Start of DOCUMENT TEXT

Many of our patients have had pain for many years prior to their first visit. They usually arrive with stacks of reports, MRIs and x-rays. The reports’ diagnoses are typical – several herniated discs, spinal stenosis, foraminal stenosis, or osteoarthritis. The patient’s fascial system is never mentioned. This is a shame because abnormal changes in fascia can invoke pain.
According to Human Anatomy and Physiology, fascia a structure of connective tissue that surrounds muscles, groups of muscles, blood vessels, and nerves, binding some structures together, while permitting others to slide smoothly over each other. The fascial system surrounds and holds all of our organs, nerves, blood vessels, and skin together.
When we move, the skin, muscles, blood vessels, nerves, etc. should easily slide over each other with minimum effort. And this is where the problem exists. In people suffering from muscle/skeletal pain, these tissues do not easily slide. They become caught, sticky and hook on to one another. The thickening, increases friction invites further inflammation, reduces mobility, reduces healing, and increases pain.
The recipe for reducing fascial thickening is compression and increased temperature or friction. This many be the reason why deep tissue massage often brings relief.
The chiropractic adjustment often reduces fascial thickening and when combined with soft tissue techniques such as the Graston Technique, our fascia becomes more pliable, supple, and less inflamed.
To keep these tissues supple, treatment plans should also include further adjustments, stretches, exercises and a way to assess faulty movement patterns that are often the true cause of pain such as the Functional Movement Screen.
As research progresses, we discover that muscle/joint pain origins are not only restricted to our joints, other structures such as our fascia play a big role. If ignored, our pain and impairment often goes on.

End of DOCUMENT TEXT

▶ PROBLEMS TO WORK ON:
A - Quote the text on fascia above, from "To keep these" up to and including "often goes on.".
B - Answer these questions from the text on fascia above:
(i) What does the text give as the recipe for reducing fascial thickening?
(ii) Which soft tissue technique does the text name alongside the chiropractic adjustment?
(iii) What does the text name as a way to assess faulty movement patterns?

Start of RECORDED DATA

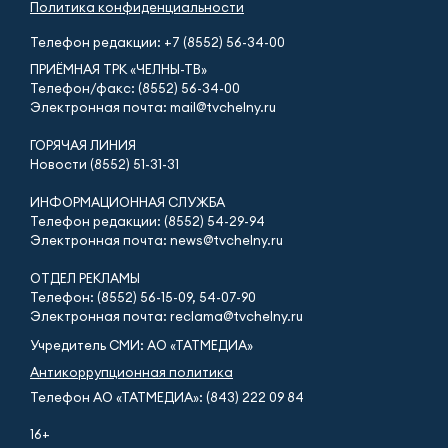
Политика конфиденциальности
Телефон редакции:
+7 (8552) 56-34-00
ПРИЁМНАЯ ТРК «ЧЕЛНЫ-ТВ»
Телефон/факс: (8552) 56-34-00
Электронная почта: mail@tvchelny.ru
ГОРЯЧАЯ ЛИНИЯ
Новости (8552) 51-31-31
ИНФОРМАЦИОННАЯ СЛУЖБА
Телефон редакции: (8552) 54-29-94
Электронная почта: news@tvchelny.ru
ОТДЕЛ РЕКЛАМЫ
Телефон: (8552) 56-15-09, 54-07-90
Электронная почта: reclama@tvchelny.ru
Учредитель СМИ: АО «ТАТМЕДИА»
Антикоррупционная политика
Телефон АО «ТАТМЕДИА»: (843) 222 09 84
16+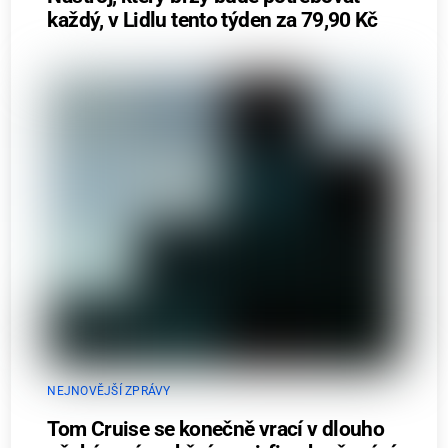
každý, v Lidlu tento týden za 79,90 Kč
NEJNOVĚJŠÍ ZPRÁVY
Tom Cruise se konečně vrací v dlouho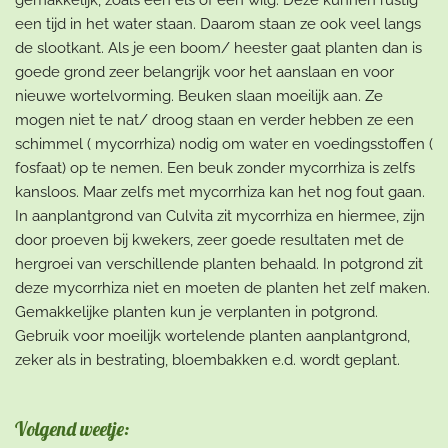
een tijd in het water staan. Daarom staan ze ook veel langs
de slootkant. Als je een boom/ heester gaat planten dan is
goede grond zeer belangrijk voor het aanslaan en voor
nieuwe wortelvorming. Beuken slaan moeilijk aan. Ze
mogen niet te nat/ droog staan en verder hebben ze een
schimmel ( mycorrhiza) nodig om water en voedingsstoffen (
fosfaat) op te nemen. Een beuk zonder mycorrhiza is zelfs
kansloos. Maar zelfs met mycorrhiza kan het nog fout gaan.
In aanplantgrond van Culvita zit mycorrhiza en hiermee, zijn
door proeven bij kwekers, zeer goede resultaten met de
hergroei van verschillende planten behaald. In potgrond zit
deze mycorrhiza niet en moeten de planten het zelf maken.
Gemakkelijke planten kun je verplanten in potgrond.
Gebruik voor moeilijk wortelende planten aanplantgrond,
zeker als in bestrating, bloembakken e.d. wordt geplant.
Volgend weetje: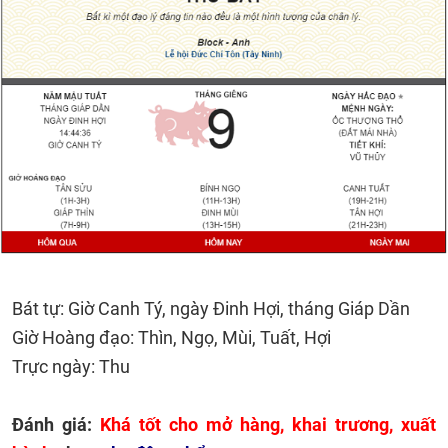
Bát tự: Giờ Canh Tý, ngày Đinh Hợi, tháng Giáp Dần
Giờ Hoàng đạo: Thìn, Ngọ, Mùi, Tuất, Hợi
Trực ngày: Thu
Đánh giá:
Khá tốt cho mở hàng, khai trương, xuất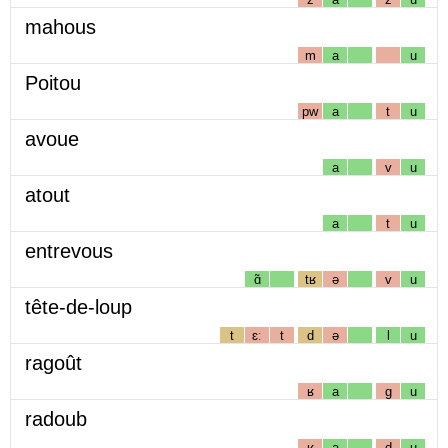
mahous
m
a
u
Poitou
pw
a
t
u
avoue
a
v
u
atout
a
t
u
entrevous
ɑ̃
tʁ
ə
v
u
tête-de-loup
t
ɛː
t
d
ə
l
u
ragoût
ʁ
a
g
u
radoub
ʁ
a
d
u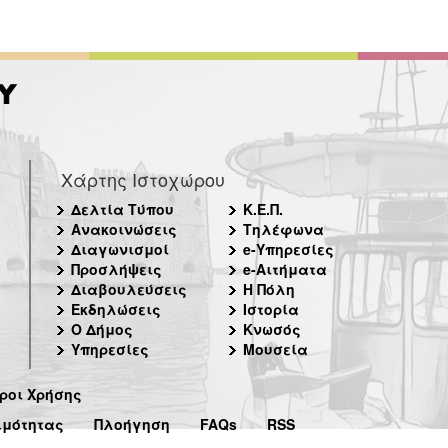
Χάρτης Ιστοχώρου
Δελτία Τύπου
Κ.Ε.Π.
Ανακοινώσεις
Τηλέφωνα
Διαγωνισμοί
e-Υπηρεσίες
Προσλήψεις
e-Αιτήματα
Διαβουλεύσεις
Η Πόλη
Εκδηλώσεις
Ιστορία
Ο Δήμος
Κνωσός
Υπηρεσίες
Μουσεία
ροι Χρήσης
ιμότητας
Πλοήγηση
FAQs
RSS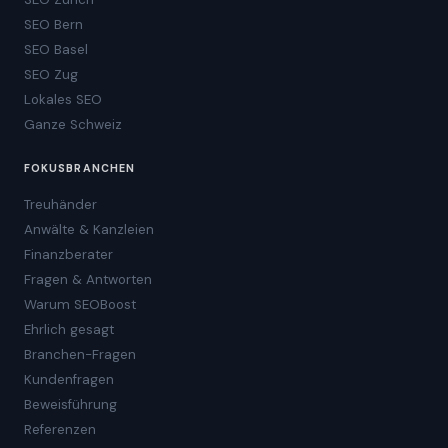
SEO Bern
SEO Basel
SEO Zug
Lokales SEO
Ganze Schweiz
FOKUSBRANCHEN
Treuhänder
Anwälte & Kanzleien
Finanzberater
Fragen & Antworten
Warum SEOBoost
Ehrlich gesagt
Branchen-Fragen
Kundenfragen
Beweisführung
Referenzen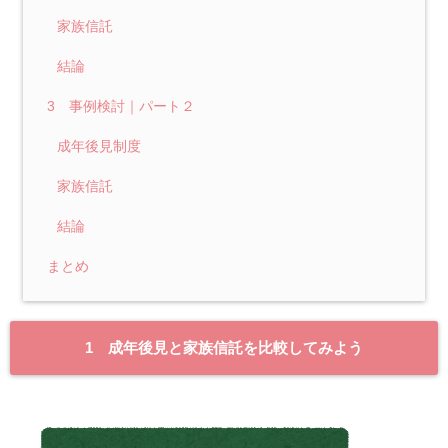
家族信託
結論
3 事例検討｜パート２
成年後見制度
家族信託
結論
まとめ
1 成年後見と家族信託を比較してみよう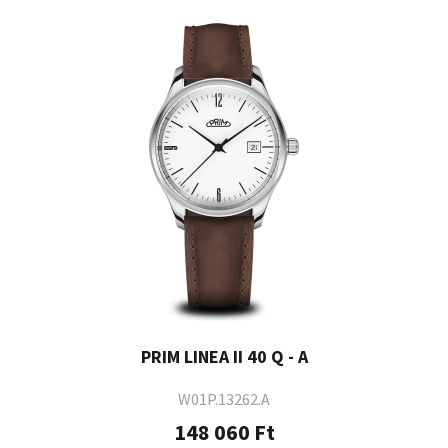
PRIM LINEA II 40 Q - A
W01P.13262.A
148 060 Ft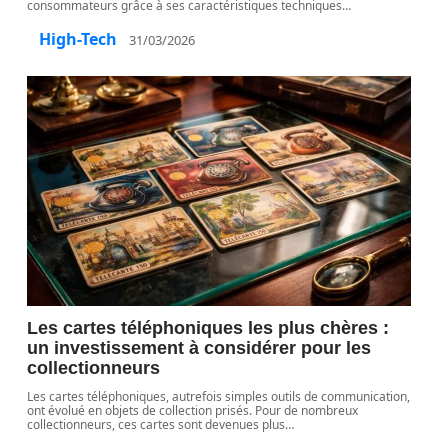
consommateurs grâce à ses caractéristiques techniques
…
High-Tech
31/03/2026
Les cartes téléphoniques les plus chères :
un investissement à considérer pour les
collectionneurs
Les cartes téléphoniques, autrefois simples outils de communication,
ont évolué en objets de collection prisés. Pour de nombreux
collectionneurs, ces cartes sont devenues plus
…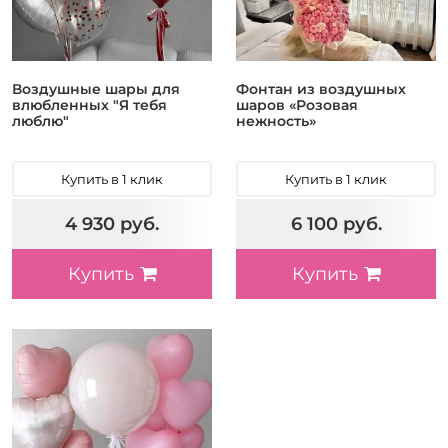
Воздушные шары для
Фонтан из воздушных
влюбленных "Я тебя
шаров «Розовая
люблю"
нежность»
Купить в 1 клик
Купить в 1 клик
4 930 руб.
6 100 руб.
Купить
Купить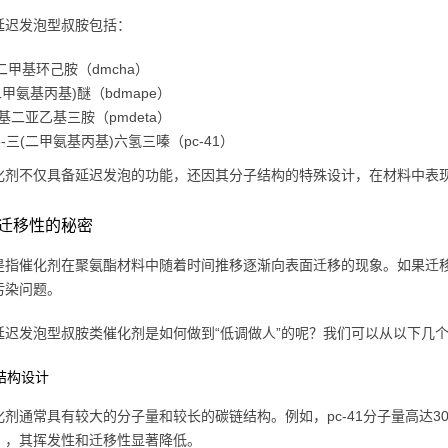
延迟发泡型叔胺包括：
n-二甲基环己胺（dmcha）
二甲氨基丙基)醚（bdmape）
基二亚乙基三胺（pmdeta）
,5-三(二甲氨基丙基)六氢三嗪（pc-41）
化剂不仅具备延迟发泡的功能，还因其分子结构的特殊设计，在材料中表
迁移性的秘密
是指催化剂在聚氨酯材料中随着时间推移逐渐向表面迁移的现象。如果迁
污染问题。
延迟发泡型叔胺类催化剂是如何做到“低调做人”的呢？我们可以从以下几
子结构设计
化剂通常具有较大的分子量和较长的碳链结构。例如，pc-41分子量高达
a），其挥发性和迁移性显著降低。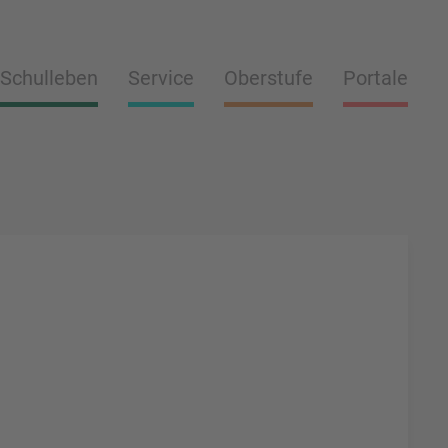
Schulleben
Service
Oberstufe
Portale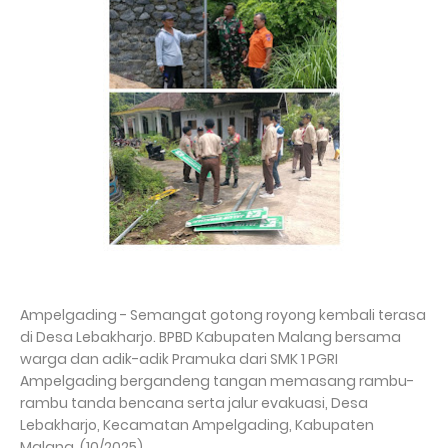
‎Ampelgading - Semangat gotong royong kembali terasa
di Desa Lebakharjo. BPBD Kabupaten Malang bersama
warga dan adik-adik Pramuka dari SMK 1 PGRI
Ampelgading bergandeng tangan memasang rambu-
rambu tanda bencana serta jalur evakuasi, Desa
Lebakharjo, Kecamatan Ampelgading, Kabupaten
Malang, (10/2025).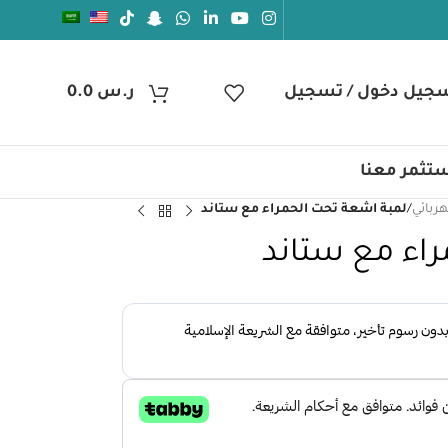
جيل دخول / تسجيل
ر.س
0.0
تثمر معنا
هربائي
/
لمبة اشعة تحت الحمراء مع ستاند
اء مع ستاند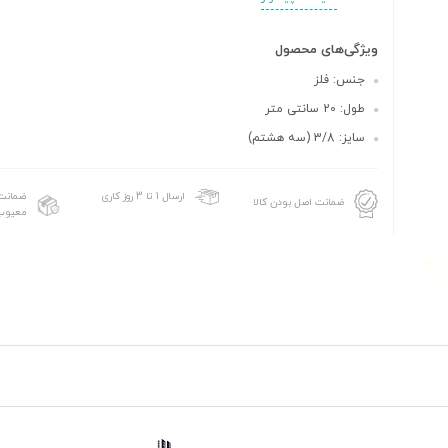
ویژگی‌های محصول
جنس: فلز
طول: 20 سانتی متر
سایز: 3/8 (سه هشتم)
ضمانت 
ارسال 1 تا 3 روز کاری
ضمانت اصل بودن کالا
معیوب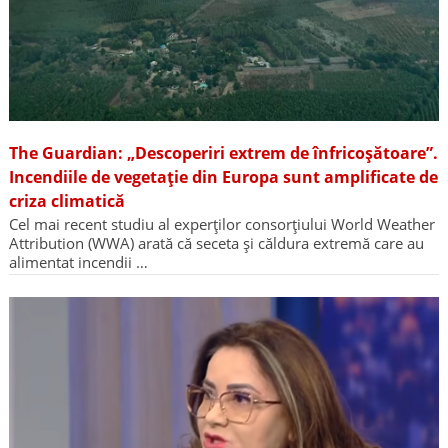
The Guardian: „Descoperiri extrem de înfricoșătoare”.
Incendiile de vegetație din Europa sunt amplificate de
criza climatică
Cel mai recent studiu al experților consorțiului World Weather
Attribution (WWA) arată că seceta și căldura extremă care au
alimentat incendii …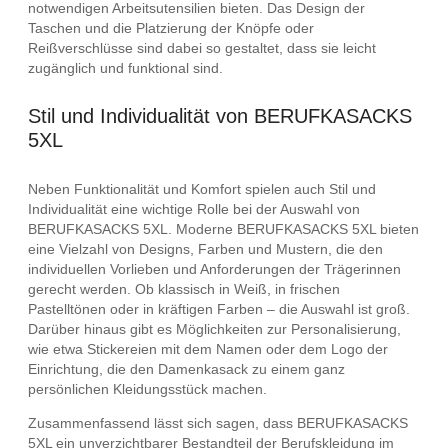
notwendigen Arbeitsutensilien bieten. Das Design der
Taschen und die Platzierung der Knöpfe oder
Reißverschlüsse sind dabei so gestaltet, dass sie leicht
zugänglich und funktional sind.
Stil und Individualität von BERUFKASACKS
5XL
Neben Funktionalität und Komfort spielen auch Stil und
Individualität eine wichtige Rolle bei der Auswahl von
BERUFKASACKS 5XL. Moderne BERUFKASACKS 5XL bieten
eine Vielzahl von Designs, Farben und Mustern, die den
individuellen Vorlieben und Anforderungen der Trägerinnen
gerecht werden. Ob klassisch in Weiß, in frischen
Pastelltönen oder in kräftigen Farben – die Auswahl ist groß.
Darüber hinaus gibt es Möglichkeiten zur Personalisierung,
wie etwa Stickereien mit dem Namen oder dem Logo der
Einrichtung, die den Damenkasack zu einem ganz
persönlichen Kleidungsstück machen.
Zusammenfassend lässt sich sagen, dass BERUFKASACKS
5XL ein unverzichtbarer Bestandteil der Berufskleidung im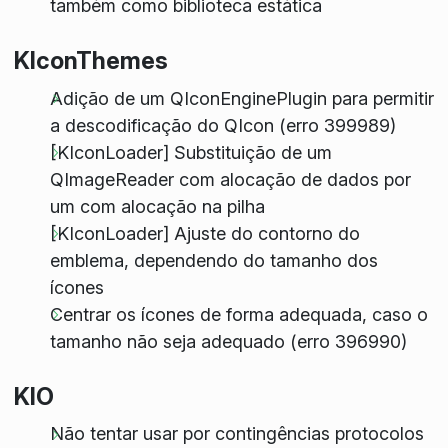
também como biblioteca estática
KIconThemes
Adição de um QIconEnginePlugin para permitir
a descodificação do QIcon (erro 399989)
[KIconLoader] Substituição de um
QImageReader com alocação de dados por
um com alocação na pilha
[KIconLoader] Ajuste do contorno do
emblema, dependendo do tamanho dos
ícones
Centrar os ícones de forma adequada, caso o
tamanho não seja adequado (erro 396990)
KIO
Não tentar usar por contingências protocolos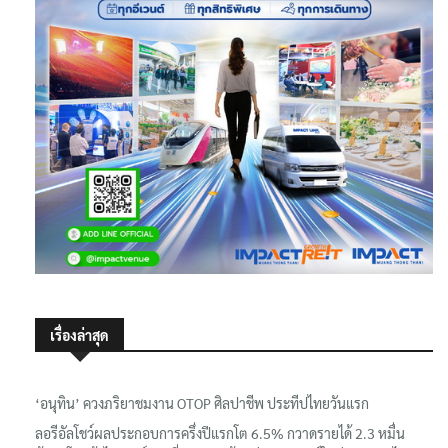
เรื่องล่าสุด
‘อนุทิน’ ควงภริยาชมงาน OTOP ศิลปาชีพ ประทีปไทยวันแรก
ลอรีอัลโชว์ผลประกอบการครึ่งปีแรกโต 6.5% กวาดรายได้ 2.3 หมื่น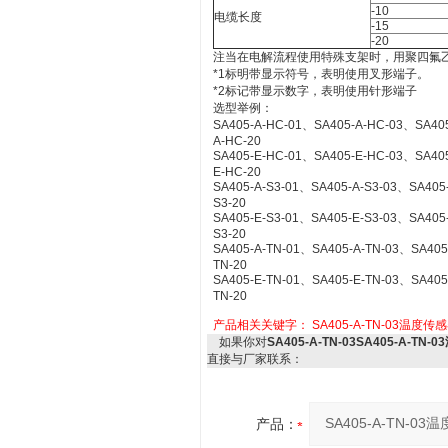
-10
电缆长度
-15
-20
注当在电解流程使用特殊支架时，用聚四氟
*1标明带显示符号，表明使用叉形端子。
*2标记带显示数字，表明使用针形端子
选型举例：
SA405-A-HC-01、SA405-A-HC-03、SA40
A-HC-20
SA405-E-HC-01、SA405-E-HC-03、SA40
E-HC-20
SA405-A-S3-01、SA405-A-S3-03、SA405
S3-20
SA405-E-S3-01、SA405-E-S3-03、SA405
S3-20
SA405-A-TN-01、SA405-A-TN-03、SA405
TN-20
SA405-E-TN-01、SA405-E-TN-03、SA405
TN-20
产品相关关键字：
SA405-A-TN-03温度
如果你对
SA405-A-TN-03SA405-A-T
直接与厂家联系：
产品：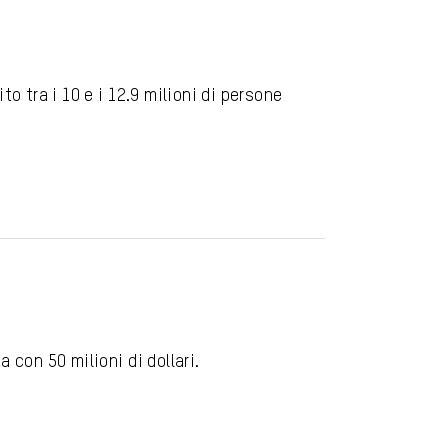
o tra i 10 e i 12.9 milioni di persone
a con 50 milioni di dollari.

End of RECORDED DATA

▶ PER-TASK OUTPUTS:
A -
To keep these tissues supple, treatment plans should also include further adjustments, stretches, exercises and a way to assess faulty movement patterns that are often the true cause of pain such as the Functional Movement Screen.
As research progresses, we discover that muscle/joint pain origins are not only restricted to our joints, other structures such as our fascia play a big role. If ignored, our pain and impairment often goes on.

B -
(i) Compression and increased temperature or friction.
(ii) The Graston Technique.
(iii) The Functional Movement Screen.